In a guideline study, conducted according to GLP, exposure of Selenastrum capricornutum to methyl ionone (test item: Raldeine A GD) for 72 hours resulted in an EC50 of 7.47 mg/L when calculated using the average specific growth rate, 3.23 mg/L when calculated using the number of cells/mL, and 2.89 mg/L when calculated using the area under the growth curve. The 72 hour NOEC is 1.68 mg/L methyl ionone when determined using the number of cells/mL or the average specific growth rate, and 0.404 when calculated using the area under the growth curve.
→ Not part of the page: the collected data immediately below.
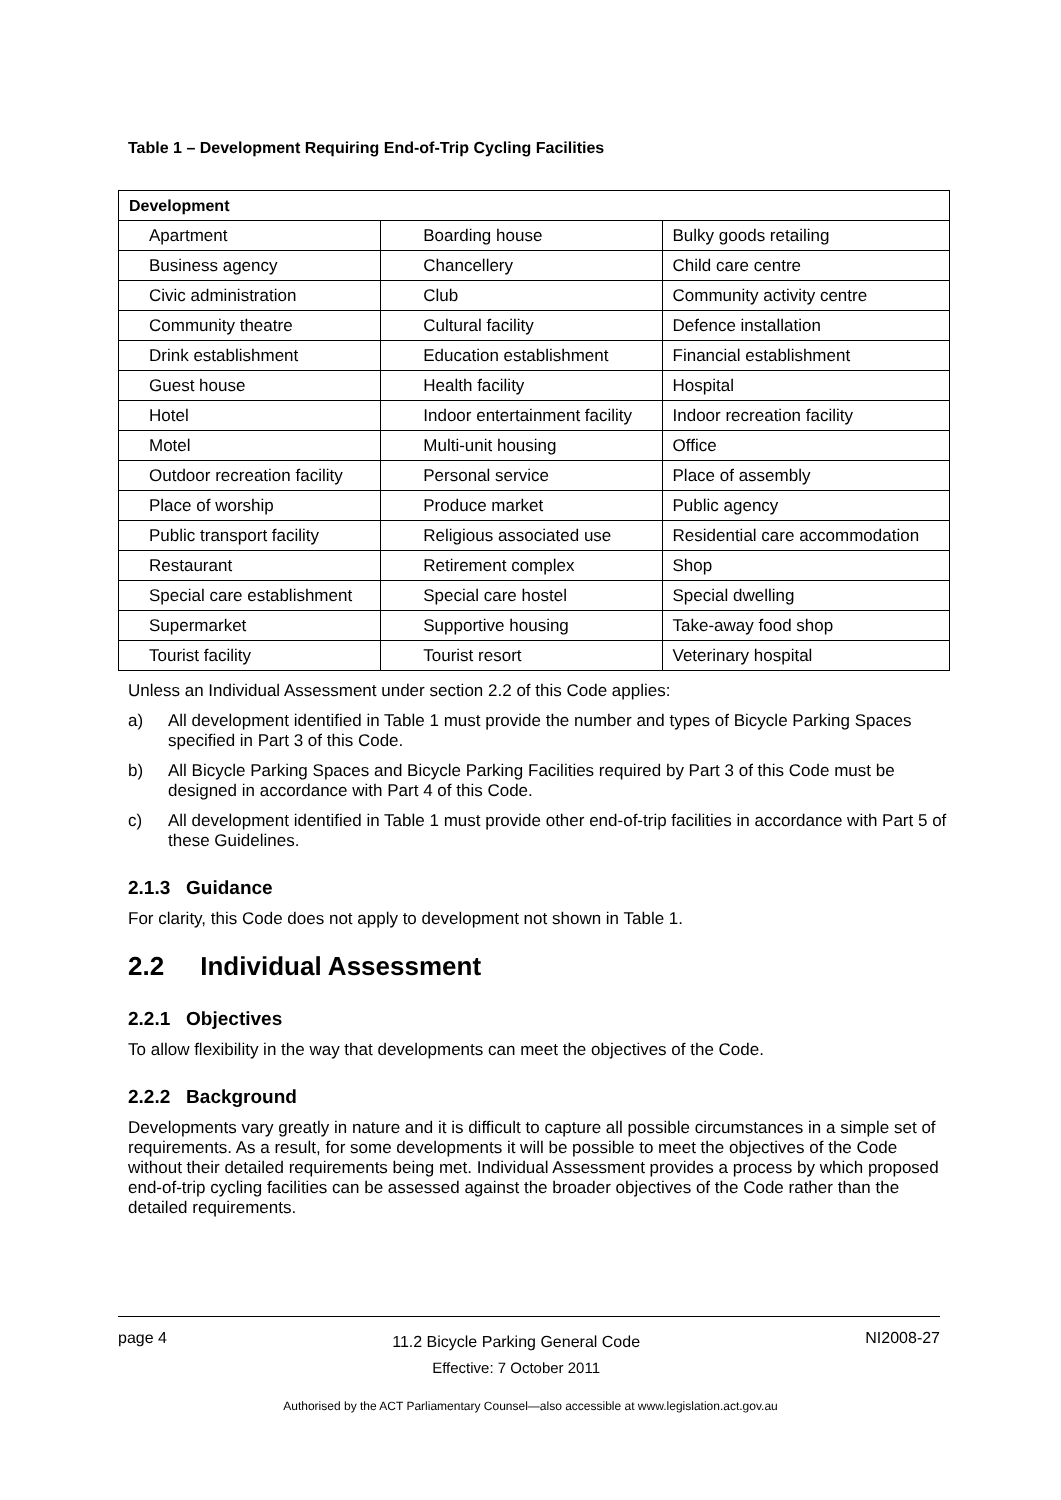Table 1 – Development Requiring End-of-Trip Cycling Facilities
| Development | | |
| --- | --- | --- |
| Apartment | Boarding house | Bulky goods retailing |
| Business agency | Chancellery | Child care centre |
| Civic administration | Club | Community activity centre |
| Community theatre | Cultural facility | Defence installation |
| Drink establishment | Education establishment | Financial establishment |
| Guest house | Health facility | Hospital |
| Hotel | Indoor entertainment facility | Indoor recreation facility |
| Motel | Multi-unit housing | Office |
| Outdoor recreation facility | Personal service | Place of assembly |
| Place of worship | Produce market | Public agency |
| Public transport facility | Religious associated use | Residential care accommodation |
| Restaurant | Retirement complex | Shop |
| Special care establishment | Special care hostel | Special dwelling |
| Supermarket | Supportive housing | Take-away food shop |
| Tourist facility | Tourist resort | Veterinary hospital |
Unless an Individual Assessment under section 2.2 of this Code applies:
a) All development identified in Table 1 must provide the number and types of Bicycle Parking Spaces specified in Part 3 of this Code.
b) All Bicycle Parking Spaces and Bicycle Parking Facilities required by Part 3 of this Code must be designed in accordance with Part 4 of this Code.
c) All development identified in Table 1 must provide other end-of-trip facilities in accordance with Part 5 of these Guidelines.
2.1.3 Guidance
For clarity, this Code does not apply to development not shown in Table 1.
2.2 Individual Assessment
2.2.1 Objectives
To allow flexibility in the way that developments can meet the objectives of the Code.
2.2.2 Background
Developments vary greatly in nature and it is difficult to capture all possible circumstances in a simple set of requirements. As a result, for some developments it will be possible to meet the objectives of the Code without their detailed requirements being met. Individual Assessment provides a process by which proposed end-of-trip cycling facilities can be assessed against the broader objectives of the Code rather than the detailed requirements.
page 4
11.2 Bicycle Parking General Code
Effective: 7 October 2011
NI2008-27
Authorised by the ACT Parliamentary Counsel—also accessible at www.legislation.act.gov.au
The preferred observational end point in the algal growth inhibition test is growth rate because it is not dependent on the test design (ECHA guidance Chapter R.7b v2.0, OECD 201 Guideline). The EU CLP regulation (No 1272/2008 and its adaption 286/2011) also states that classification should be based on the ErC50. Thus the 72-h EC50 and NOEC based on growth rate have been selected as the key values for classification and risk assessment purposes, which were determined in this study to be 7.47 mg/L and 1.68 mg/L respectively.

These values are being used in to read-across to the registration substance, “Reaction Mass of 1-(2,6,6-trimethyl-1-cyclohexen-1-yl)pent-1-en-3-one and 1-(2,6,6-trimethyl-2-cyclohexen-1-yl)pent-1-en-3-one” (see target endpoint record).